=== Begin Enclosure ===
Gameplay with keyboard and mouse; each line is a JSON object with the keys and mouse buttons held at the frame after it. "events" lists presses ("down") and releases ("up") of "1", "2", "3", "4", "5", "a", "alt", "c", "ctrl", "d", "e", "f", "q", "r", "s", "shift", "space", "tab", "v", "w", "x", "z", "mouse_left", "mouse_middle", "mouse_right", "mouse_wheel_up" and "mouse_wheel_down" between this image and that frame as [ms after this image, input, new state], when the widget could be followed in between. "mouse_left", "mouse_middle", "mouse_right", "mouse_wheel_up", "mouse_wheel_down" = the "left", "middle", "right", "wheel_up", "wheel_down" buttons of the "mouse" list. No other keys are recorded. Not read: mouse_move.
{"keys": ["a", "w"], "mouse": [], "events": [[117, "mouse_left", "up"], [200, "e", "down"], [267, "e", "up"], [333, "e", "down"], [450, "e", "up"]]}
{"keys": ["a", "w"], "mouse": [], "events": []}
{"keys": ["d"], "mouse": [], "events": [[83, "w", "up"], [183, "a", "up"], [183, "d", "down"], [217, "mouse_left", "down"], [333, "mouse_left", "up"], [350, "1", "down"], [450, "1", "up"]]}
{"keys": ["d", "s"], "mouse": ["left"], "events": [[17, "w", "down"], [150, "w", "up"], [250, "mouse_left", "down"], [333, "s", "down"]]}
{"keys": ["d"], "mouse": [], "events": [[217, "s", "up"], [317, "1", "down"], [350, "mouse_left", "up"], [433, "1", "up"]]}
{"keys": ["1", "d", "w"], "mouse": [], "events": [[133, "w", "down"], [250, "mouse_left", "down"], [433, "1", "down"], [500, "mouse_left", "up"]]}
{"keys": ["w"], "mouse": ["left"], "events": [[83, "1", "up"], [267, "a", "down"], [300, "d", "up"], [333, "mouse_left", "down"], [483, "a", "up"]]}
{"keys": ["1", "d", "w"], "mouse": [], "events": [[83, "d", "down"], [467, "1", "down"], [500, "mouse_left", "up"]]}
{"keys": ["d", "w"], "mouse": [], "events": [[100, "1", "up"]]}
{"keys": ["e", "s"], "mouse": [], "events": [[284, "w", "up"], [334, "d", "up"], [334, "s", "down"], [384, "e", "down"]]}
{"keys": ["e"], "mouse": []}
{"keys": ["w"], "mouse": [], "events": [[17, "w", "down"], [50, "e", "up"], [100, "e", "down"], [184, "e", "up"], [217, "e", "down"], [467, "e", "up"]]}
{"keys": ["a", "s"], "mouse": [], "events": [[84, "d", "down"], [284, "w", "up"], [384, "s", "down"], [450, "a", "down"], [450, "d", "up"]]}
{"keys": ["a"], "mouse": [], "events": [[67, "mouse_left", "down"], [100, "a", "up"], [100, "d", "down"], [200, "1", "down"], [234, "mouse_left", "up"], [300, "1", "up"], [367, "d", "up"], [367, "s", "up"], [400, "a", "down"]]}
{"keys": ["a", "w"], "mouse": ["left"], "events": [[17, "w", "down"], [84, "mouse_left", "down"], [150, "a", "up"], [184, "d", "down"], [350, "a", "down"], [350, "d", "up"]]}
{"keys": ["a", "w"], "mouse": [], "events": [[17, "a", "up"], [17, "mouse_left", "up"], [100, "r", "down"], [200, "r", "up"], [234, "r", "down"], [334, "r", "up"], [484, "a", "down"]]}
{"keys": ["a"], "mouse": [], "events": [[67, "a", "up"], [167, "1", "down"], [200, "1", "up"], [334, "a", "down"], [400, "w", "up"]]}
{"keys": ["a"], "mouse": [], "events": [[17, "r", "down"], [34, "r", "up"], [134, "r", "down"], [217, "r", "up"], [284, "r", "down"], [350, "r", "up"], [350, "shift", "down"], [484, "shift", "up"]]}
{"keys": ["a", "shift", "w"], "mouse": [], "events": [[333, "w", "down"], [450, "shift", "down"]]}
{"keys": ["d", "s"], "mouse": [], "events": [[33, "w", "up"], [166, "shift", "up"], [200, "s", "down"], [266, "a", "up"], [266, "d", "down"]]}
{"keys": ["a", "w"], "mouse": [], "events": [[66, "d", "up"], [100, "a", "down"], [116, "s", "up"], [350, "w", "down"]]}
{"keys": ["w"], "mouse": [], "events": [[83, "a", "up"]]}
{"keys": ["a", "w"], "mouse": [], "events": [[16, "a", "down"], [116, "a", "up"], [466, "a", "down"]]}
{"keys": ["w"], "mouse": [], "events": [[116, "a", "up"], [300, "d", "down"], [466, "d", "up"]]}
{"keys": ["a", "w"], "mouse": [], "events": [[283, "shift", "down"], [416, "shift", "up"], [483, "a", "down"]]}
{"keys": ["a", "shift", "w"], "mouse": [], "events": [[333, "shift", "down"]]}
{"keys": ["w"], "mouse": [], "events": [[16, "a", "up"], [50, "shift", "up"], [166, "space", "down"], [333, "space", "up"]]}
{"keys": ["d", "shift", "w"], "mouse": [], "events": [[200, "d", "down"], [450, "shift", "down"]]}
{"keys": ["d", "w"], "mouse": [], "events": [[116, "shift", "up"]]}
=== End Enclosure ===
-- Task instructions --
Would you set the entries down again, exactly as they were written?

-- Task response --
Gameplay with keyboard and mouse; each line is a JSON object with the keys and mouse buttons held at the frame after it. "events" lists presses ("down") and releases ("up") of "1", "2", "3", "4", "5", "a", "alt", "c", "ctrl", "d", "e", "f", "q", "r", "s", "shift", "space", "tab", "v", "w", "x", "z", "mouse_left", "mouse_middle", "mouse_right", "mouse_wheel_up" and "mouse_wheel_down" between this image and that frame as [ms after this image, input, new state], when the widget could be followed in between. "mouse_left", "mouse_middle", "mouse_right", "mouse_wheel_up", "mouse_wheel_down" = the "left", "middle", "right", "wheel_up", "wheel_down" buttons of the "mouse" list. No other keys are recorded. Not read: mouse_move.
{"keys": ["a", "w"], "mouse": [], "events": [[117, "mouse_left", "up"], [200, "e", "down"], [267, "e", "up"], [333, "e", "down"], [450, "e", "up"]]}
{"keys": ["a", "w"], "mouse": [], "events": []}
{"keys": ["d"], "mouse": [], "events": [[83, "w", "up"], [183, "a", "up"], [183, "d", "down"], [217, "mouse_left", "down"], [333, "mouse_left", "up"], [350, "1", "down"], [450, "1", "up"]]}
{"keys": ["d", "s"], "mouse": ["left"], "events": [[17, "w", "down"], [150, "w", "up"], [250, "mouse_left", "down"], [333, "s", "down"]]}
{"keys": ["d"], "mouse": [], "events": [[217, "s", "up"], [317, "1", "down"], [350, "mouse_left", "up"], [433, "1", "up"]]}
{"keys": ["1", "d", "w"], "mouse": [], "events": [[133, "w", "down"], [250, "mouse_left", "down"], [433, "1", "down"], [500, "mouse_left", "up"]]}
{"keys": ["w"], "mouse": ["left"], "events": [[83, "1", "up"], [267, "a", "down"], [300, "d", "up"], [333, "mouse_left", "down"], [483, "a", "up"]]}
{"keys": ["1", "d", "w"], "mouse": [], "events": [[83, "d", "down"], [467, "1", "down"], [500, "mouse_left", "up"]]}
{"keys": ["d", "w"], "mouse": [], "events": [[100, "1", "up"]]}
{"keys": ["e", "s"], "mouse": [], "events": [[284, "w", "up"], [334, "d", "up"], [334, "s", "down"], [384, "e", "down"]]}
{"keys": ["e"], "mouse": []}
{"keys": ["w"], "mouse": [], "events": [[17, "w", "down"], [50, "e", "up"], [100, "e", "down"], [184, "e", "up"], [217, "e", "down"], [467, "e", "up"]]}
{"keys": ["a", "s"], "mouse": [], "events": [[84, "d", "down"], [284, "w", "up"], [384, "s", "down"], [450, "a", "down"], [450, "d", "up"]]}
{"keys": ["a"], "mouse": [], "events": [[67, "mouse_left", "down"], [100, "a", "up"], [100, "d", "down"], [200, "1", "down"], [234, "mouse_left", "up"], [300, "1", "up"], [367, "d", "up"], [367, "s", "up"], [400, "a", "down"]]}
{"keys": ["a", "w"], "mouse": ["left"], "events": [[17, "w", "down"], [84, "mouse_left", "down"], [150, "a", "up"], [184, "d", "down"], [350, "a", "down"], [350, "d", "up"]]}
{"keys": ["a", "w"], "mouse": [], "events": [[17, "a", "up"], [17, "mouse_left", "up"], [100, "r", "down"], [200, "r", "up"], [234, "r", "down"], [334, "r", "up"], [484, "a", "down"]]}
{"keys": ["a"], "mouse": [], "events": [[67, "a", "up"], [167, "1", "down"], [200, "1", "up"], [334, "a", "down"], [400, "w", "up"]]}
{"keys": ["a"], "mouse": [], "events": [[17, "r", "down"], [34, "r", "up"], [134, "r", "down"], [217, "r", "up"], [284, "r", "down"], [350, "r", "up"], [350, "shift", "down"], [484, "shift", "up"]]}
{"keys": ["a", "shift", "w"], "mouse": [], "events": [[333, "w", "down"], [450, "shift", "down"]]}
{"keys": ["d", "s"], "mouse": [], "events": [[33, "w", "up"], [166, "shift", "up"], [200, "s", "down"], [266, "a", "up"], [266, "d", "down"]]}
{"keys": ["a", "w"], "mouse": [], "events": [[66, "d", "up"], [100, "a", "down"], [116, "s", "up"], [350, "w", "down"]]}
{"keys": ["w"], "mouse": [], "events": [[83, "a", "up"]]}
{"keys": ["a", "w"], "mouse": [], "events": [[16, "a", "down"], [116, "a", "up"], [466, "a", "down"]]}
{"keys": ["w"], "mouse": [], "events": [[116, "a", "up"], [300, "d", "down"], [466, "d", "up"]]}
{"keys": ["a", "w"], "mouse": [], "events": [[283, "shift", "down"], [416, "shift", "up"], [483, "a", "down"]]}
{"keys": ["a", "shift", "w"], "mouse": [], "events": [[333, "shift", "down"]]}
{"keys": ["w"], "mouse": [], "events": [[16, "a", "up"], [50, "shift", "up"], [166, "space", "down"], [333, "space", "up"]]}
{"keys": ["d", "shift", "w"], "mouse": [], "events": [[200, "d", "down"], [450, "shift", "down"]]}
{"keys": ["d", "w"], "mouse": [], "events": [[116, "shift", "up"]]}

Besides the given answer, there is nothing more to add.